High Performance Techniques
The C10K problem  talks about the typical web server limitation of only about ten thousand simultaneous connections due to operating system and software constraints, and presents several references to improve the performance. The usual software performance bottlenecks are data copies, context switches, memory allocation and lock contention. Various techniques to handle these problems are summarized in .
Asynchronous and non-blocking IO are commonly used to convert blocking/synchronous methods to event-based. Although asynchronous and non-blocking refer to almost the same thing, there are certain crucial differences in the API . Non-blocking refers to making your methods not block and hence return immediately, e.g., with an error code indicating that the method is not complete. Typically, additional method is available to know the state of the IO. For example, socket API allows non-blocking mode, and can use select to check the state of the socket, whether read or write can be done or not. Thus, the application program has full control of when the read is done and in which thread/stack. On the other hand, asynchronous API are more event-based, where the application registers a method handler for an event, and the system calls the method when that event occurs from within the system thread, or posts that event to the main application's handler loop.

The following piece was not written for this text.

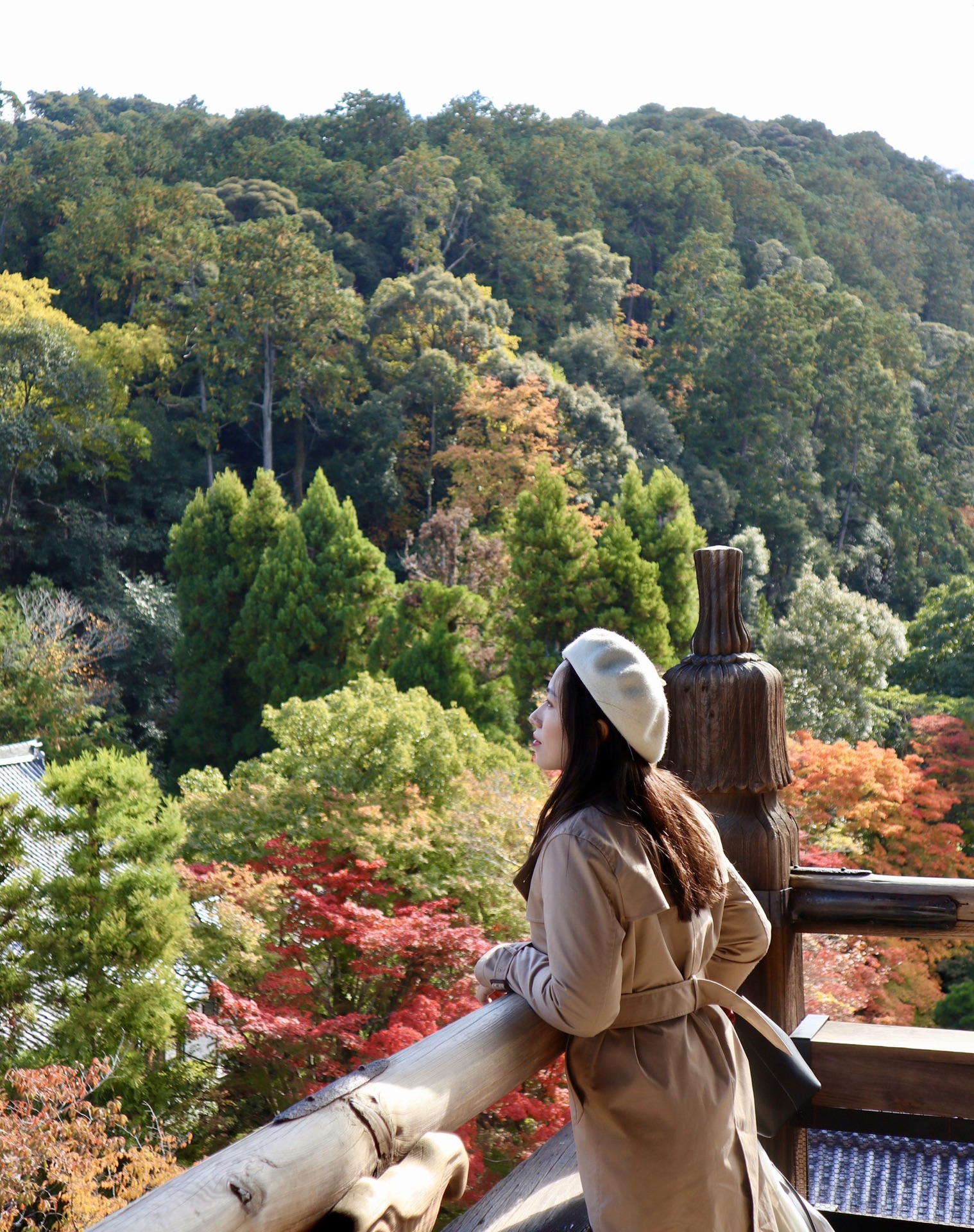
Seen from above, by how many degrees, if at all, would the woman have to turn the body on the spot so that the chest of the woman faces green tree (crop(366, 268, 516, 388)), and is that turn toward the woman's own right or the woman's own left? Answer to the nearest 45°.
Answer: approximately 45° to the woman's own right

A well known topic of debate is whether event-based or threads are more suitable for high performance servers? Theoretically, both are equivalent with non-preemptive threads and co-operative multi-tasking. But in practice due to the way threads are implemented and resources needed by threads, event-based systems have performed better on single CPU machines. Unfortunately, pure event-based systems are difficult to take advantage of multi-CPU hardware.

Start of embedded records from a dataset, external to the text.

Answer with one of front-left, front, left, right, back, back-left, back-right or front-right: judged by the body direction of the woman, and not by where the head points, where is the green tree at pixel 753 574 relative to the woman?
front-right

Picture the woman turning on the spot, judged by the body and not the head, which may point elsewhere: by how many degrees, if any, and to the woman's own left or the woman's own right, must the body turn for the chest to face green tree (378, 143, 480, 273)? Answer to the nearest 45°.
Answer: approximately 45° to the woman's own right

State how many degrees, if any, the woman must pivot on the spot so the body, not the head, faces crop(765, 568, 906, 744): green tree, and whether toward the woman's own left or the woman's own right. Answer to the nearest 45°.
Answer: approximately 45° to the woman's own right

Thread-pool and process-pool have been used to improve the system performance and take advantage of multi-CPU hardware. Both multi-process and multi-thread systems have been built in practice. The advantage of multi-process implementation is that multiple processes can listen for incoming connections on the same socket, whereas in multi-thread implementation only one thread can be listening on a socket. The problem in multi-process implementation is that it needs explicit inter-process communication using message passing or shared memory, whereas in multi-thread implementation it is easy to use global variables with mutex and conditions to share state. With respect to event-based systems, there are two design patterns: a reactor pattern allows the application to register for "ready" event and perform the read operation when event is received; a proactor pattern allows the application to register for "complete" event and receives the incoming data along with the read event .
The thundering herd problem in OS is that when an IO event is received all the waiting threads are woken up. But only one thread will handle the event and others will go back to sleep. This wastes CPU cycles. The problem and a solution is proposed in .
For a high-performance server implementation, general consensus is to always use non-blocking IO, and use thread or process pool with minimum number of threads/processes. The idea is that there should be one-thread/process per CPU. This paper  describes a SIP server architecture which can maintain few hundred thousand active TCP connections. For pure network IO it is possible to always use non-blocking IO on commodity hardware, whereas for disk IO it is not so easy. Hence, thread-pool model with worker threads to wait on disk IO completion have been used with success in the past.